Ideally, rather than bringing just the unsolved homework problems to a tutoring session, the student should bring questions about ideas or terms occurring in the homework. (Preparation of these questions should be a central part of the student’s general preparation for a tutoring session). The tutor’s goal should be to work with the student so that the student can then finish their homework independently.
Making the Most of Tutoring
Plan ahead. If you attend drop-in hours, try to come towards the beginning of the session, and try to come on a day that allows for another visit if needed. For example, if you go to tutoring the day the assignment is given to read through the assignment, you can then talk to the tutor about your initial ideas for solving the problems.
Be prepared. Bring all of the necessary materials including your notes, the assignment, your book (if you have one), a calculator (if needed) etc. Read and attempt homework assignment problems before you ask the tutor a question. Tutors cannot do your homework with (or for) you, but they can guide you through difficult problems and help you talk through your approach and ideas.

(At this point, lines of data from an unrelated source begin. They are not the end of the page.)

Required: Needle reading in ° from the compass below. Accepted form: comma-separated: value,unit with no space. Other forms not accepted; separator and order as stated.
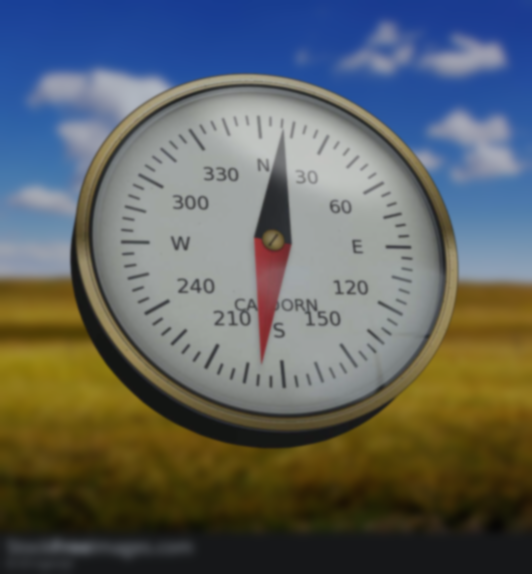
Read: 190,°
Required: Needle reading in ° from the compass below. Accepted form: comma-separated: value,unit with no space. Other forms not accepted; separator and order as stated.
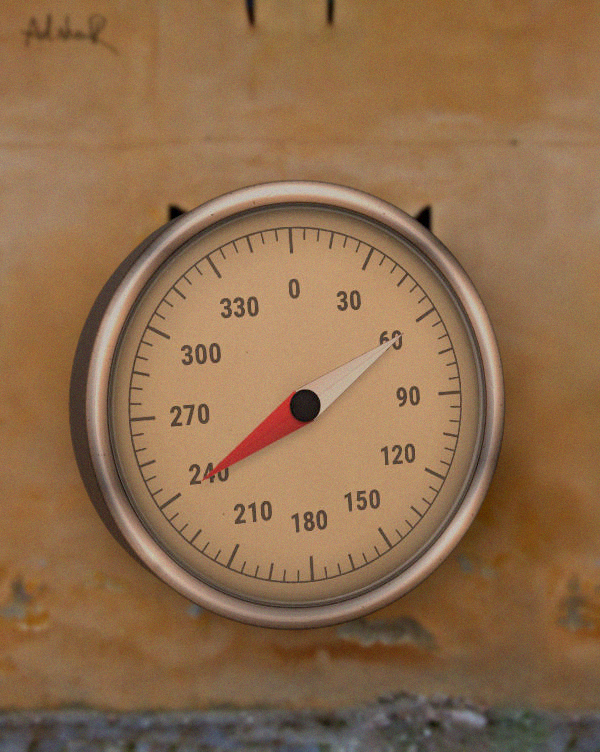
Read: 240,°
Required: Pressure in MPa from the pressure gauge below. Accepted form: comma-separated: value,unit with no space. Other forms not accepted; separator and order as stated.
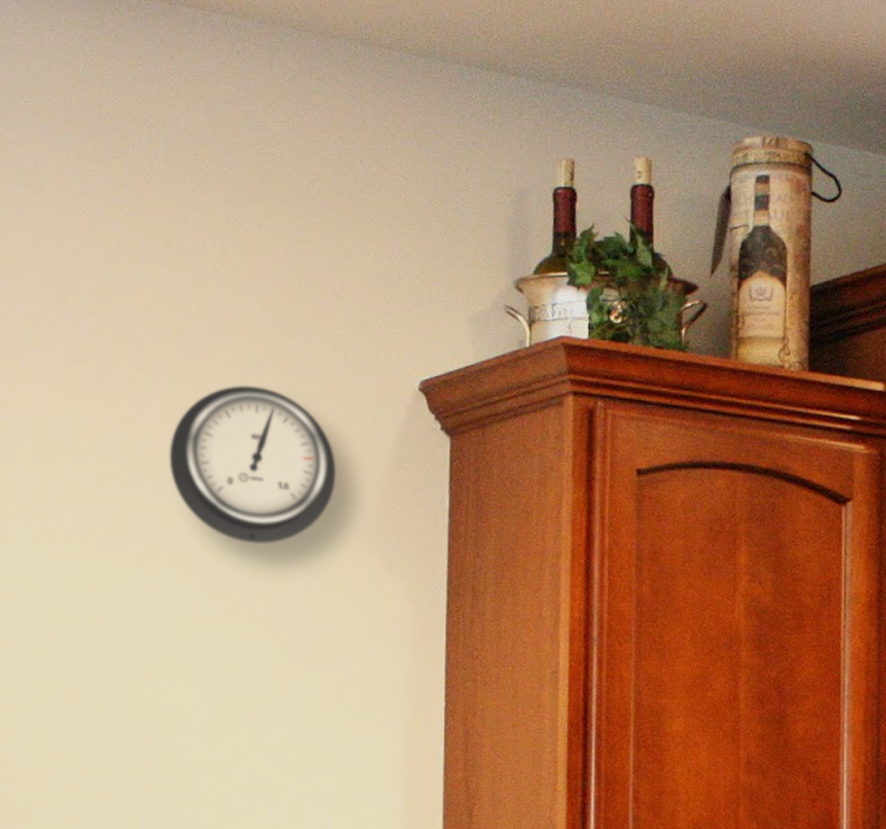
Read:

Be flexible. Be willing to come back another time/day or make an individual appointment.
Be specific. When scheduling an individual appointment via email, the more information you can provide tutors with ahead of time (specifically, the course, topic and a list of specific questions), the more productive the meeting will be. Most individual sessions are 30 minutes.
Be understanding. Tutors cannot provide (or guarantee) correct answers to your homework problems. They can only help you with the process of completing your work, not the outcomes.
The Ethics of Tutoring
Perhaps the simplest way to begin talking about the ethics of tutoring is to discuss the implications of Smith College’s honor code.
Honor Code Statement
Students and faculty at Smith are part of an academic community defined by its commitment to scholarship, which depends on scrupulous and attentive acknowledgement of all sources of information and honest and respectful use of college resources.
Smith College expects all students to be honest and committed to the principles of academic and intellectual integrity in their preparation and submission of course work and examinations. All submitted work of any kind must be the original work of the student who must cite all the sources used in its preparation.
Where tutoring is concerned, specific examples that violate the honor code include:
- Correcting work that will be handed in and graded.
- A tutor doing a student’s work, whether in part or fully.
- A tutor answering questions directly from assigned work.